Doctor of Philosophy (PhD)

Department

Psychology

First Advisor

Ellen C. Flannery-Schroeder

Abstract

Strong evidence supports the use of cognitive-behavioral therapy (CBT) for the treatment of clinical anxiety in children. As parents may play an etiological role in the development, progression, and maintenance of childhood anxiety, researchers have noted that including parents in child treatment confers some benefit upon child outcomes. Conducting CBT solely with the parents of anxious children may be equally beneficial and potentially more cost-effective than treatment modalities with only the child. The present study examined the efficacy of a ten-session parent-only CBT intervention delivered individually to parents of anxious children (ICBT) in comparison to a ten week wait-list control condition (WL). Conditions were compared at three time-points, with regard to the child’s anxiety symptoms (by child, parent, and teacher reports) and diagnostic status (by structured interview with parents), as well as parents' self-reported anxiety, protective parenting behaviors, parenting satisfaction, and parenting self-efficacy. The ICBT intervention was more effective than the WL condition in reducing total number of anxiety disorder diagnoses, the total parent-rated interference of those diagnoses, and the total clinician-rated severity of those diagnoses (via structured diagnostic interview), as well as reducing maternal protective parenting behaviors. These changes were maintained at 3-month follow-up in the ICBT group. There were no significant differences between conditions in father-report of any variables, in child self-report or teacher-report of child anxiety, or mother-report on maternal anxiety, satisfaction, or self-efficacy. These findings suggest that treatment with the parents of anxious children can be an effective treatment modality.

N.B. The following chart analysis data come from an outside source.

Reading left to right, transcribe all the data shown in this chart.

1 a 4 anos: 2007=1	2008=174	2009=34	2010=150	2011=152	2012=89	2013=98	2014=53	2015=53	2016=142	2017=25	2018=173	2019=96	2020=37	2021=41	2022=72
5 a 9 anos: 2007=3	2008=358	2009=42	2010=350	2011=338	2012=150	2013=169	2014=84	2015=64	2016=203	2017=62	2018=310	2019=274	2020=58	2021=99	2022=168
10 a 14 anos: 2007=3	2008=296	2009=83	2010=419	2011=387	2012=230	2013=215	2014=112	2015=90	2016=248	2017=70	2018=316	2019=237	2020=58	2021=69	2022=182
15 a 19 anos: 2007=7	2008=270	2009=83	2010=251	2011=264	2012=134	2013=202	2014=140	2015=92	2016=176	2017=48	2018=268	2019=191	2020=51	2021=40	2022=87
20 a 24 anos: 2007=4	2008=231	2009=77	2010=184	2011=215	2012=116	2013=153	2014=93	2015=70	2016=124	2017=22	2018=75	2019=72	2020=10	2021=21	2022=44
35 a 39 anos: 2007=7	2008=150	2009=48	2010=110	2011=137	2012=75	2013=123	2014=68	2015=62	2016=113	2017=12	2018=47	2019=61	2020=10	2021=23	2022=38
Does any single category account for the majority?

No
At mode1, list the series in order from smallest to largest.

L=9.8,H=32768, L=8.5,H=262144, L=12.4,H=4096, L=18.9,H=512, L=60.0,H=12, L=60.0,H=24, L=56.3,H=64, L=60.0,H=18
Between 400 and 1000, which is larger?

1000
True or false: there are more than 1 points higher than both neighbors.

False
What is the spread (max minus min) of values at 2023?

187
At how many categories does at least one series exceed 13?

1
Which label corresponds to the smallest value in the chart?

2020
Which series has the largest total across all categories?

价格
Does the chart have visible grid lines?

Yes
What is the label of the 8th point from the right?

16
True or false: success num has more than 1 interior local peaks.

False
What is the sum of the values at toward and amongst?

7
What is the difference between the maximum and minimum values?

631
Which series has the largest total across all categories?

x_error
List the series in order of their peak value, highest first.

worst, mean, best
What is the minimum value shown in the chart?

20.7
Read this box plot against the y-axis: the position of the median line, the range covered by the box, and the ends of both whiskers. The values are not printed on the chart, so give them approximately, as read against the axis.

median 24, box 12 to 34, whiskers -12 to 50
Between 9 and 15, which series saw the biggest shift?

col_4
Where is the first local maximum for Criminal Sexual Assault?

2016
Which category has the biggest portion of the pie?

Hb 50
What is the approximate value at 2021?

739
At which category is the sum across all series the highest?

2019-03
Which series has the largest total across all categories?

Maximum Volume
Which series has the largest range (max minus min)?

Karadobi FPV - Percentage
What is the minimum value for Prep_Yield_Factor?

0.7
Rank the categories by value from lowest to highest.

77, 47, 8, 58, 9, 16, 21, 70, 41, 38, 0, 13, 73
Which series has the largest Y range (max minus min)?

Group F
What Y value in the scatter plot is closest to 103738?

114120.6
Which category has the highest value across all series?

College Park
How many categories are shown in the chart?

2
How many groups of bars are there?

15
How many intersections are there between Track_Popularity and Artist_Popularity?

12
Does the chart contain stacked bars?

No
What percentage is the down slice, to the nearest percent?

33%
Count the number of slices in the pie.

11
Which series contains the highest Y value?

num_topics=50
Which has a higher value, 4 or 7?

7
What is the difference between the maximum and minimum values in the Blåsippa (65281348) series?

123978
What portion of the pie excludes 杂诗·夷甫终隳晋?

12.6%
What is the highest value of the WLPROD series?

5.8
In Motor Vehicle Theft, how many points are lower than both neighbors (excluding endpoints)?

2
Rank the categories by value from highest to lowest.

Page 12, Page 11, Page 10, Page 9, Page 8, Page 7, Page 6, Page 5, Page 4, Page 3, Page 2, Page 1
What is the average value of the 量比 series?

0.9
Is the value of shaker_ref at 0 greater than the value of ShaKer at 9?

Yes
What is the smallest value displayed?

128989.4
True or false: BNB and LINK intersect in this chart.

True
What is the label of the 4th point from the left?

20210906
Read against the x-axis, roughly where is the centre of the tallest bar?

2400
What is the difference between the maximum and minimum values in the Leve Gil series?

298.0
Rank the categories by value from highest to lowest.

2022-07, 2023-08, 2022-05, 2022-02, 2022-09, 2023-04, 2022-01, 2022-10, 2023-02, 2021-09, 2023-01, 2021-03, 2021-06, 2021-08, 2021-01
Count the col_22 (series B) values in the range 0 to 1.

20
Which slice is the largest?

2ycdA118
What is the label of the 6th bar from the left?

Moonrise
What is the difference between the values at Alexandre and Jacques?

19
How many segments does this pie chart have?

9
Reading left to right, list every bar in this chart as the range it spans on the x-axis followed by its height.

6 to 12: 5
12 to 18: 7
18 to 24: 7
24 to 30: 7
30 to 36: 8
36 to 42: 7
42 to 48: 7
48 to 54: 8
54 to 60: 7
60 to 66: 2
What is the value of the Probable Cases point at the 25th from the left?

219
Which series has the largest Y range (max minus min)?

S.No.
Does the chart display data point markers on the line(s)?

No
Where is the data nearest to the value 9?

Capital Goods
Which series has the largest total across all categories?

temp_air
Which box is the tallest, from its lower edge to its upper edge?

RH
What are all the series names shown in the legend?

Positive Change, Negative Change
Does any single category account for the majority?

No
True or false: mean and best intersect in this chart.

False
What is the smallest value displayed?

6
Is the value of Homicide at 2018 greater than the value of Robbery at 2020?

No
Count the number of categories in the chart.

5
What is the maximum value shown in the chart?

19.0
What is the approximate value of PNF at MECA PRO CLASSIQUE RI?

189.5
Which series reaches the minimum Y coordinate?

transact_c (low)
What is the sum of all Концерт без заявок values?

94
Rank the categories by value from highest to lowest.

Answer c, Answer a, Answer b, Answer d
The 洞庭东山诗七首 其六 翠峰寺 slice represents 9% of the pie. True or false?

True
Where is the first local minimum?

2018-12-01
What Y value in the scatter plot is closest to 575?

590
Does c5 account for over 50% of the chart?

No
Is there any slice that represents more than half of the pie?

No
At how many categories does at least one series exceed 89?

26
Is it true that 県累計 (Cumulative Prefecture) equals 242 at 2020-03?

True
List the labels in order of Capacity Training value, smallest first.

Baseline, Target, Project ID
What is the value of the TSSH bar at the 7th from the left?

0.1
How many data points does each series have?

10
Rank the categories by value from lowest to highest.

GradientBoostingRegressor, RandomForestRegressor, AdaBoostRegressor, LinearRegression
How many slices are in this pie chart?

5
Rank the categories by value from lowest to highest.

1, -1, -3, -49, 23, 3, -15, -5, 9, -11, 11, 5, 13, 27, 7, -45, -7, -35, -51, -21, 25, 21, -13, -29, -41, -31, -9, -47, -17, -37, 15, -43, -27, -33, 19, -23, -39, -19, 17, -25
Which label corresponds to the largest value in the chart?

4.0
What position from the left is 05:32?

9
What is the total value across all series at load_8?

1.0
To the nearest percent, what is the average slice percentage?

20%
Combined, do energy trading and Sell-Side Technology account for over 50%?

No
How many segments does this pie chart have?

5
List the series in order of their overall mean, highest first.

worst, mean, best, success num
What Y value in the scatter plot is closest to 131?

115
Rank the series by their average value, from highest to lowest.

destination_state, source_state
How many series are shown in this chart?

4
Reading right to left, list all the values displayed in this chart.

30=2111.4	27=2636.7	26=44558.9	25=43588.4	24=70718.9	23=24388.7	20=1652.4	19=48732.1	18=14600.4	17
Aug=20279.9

They also suggest that the influence of parenting factors such as protective behaviors should be a fundamental consideration for practitioners when planning childhood anxiety treatment in any modality. Future research is warranted with larger, more diverse samples and long-term follow-up in order to elucidate the mechanisms through which individual CBT with the parents of anxious children results in symptom reduction for the child and whether these gains are maintained over time.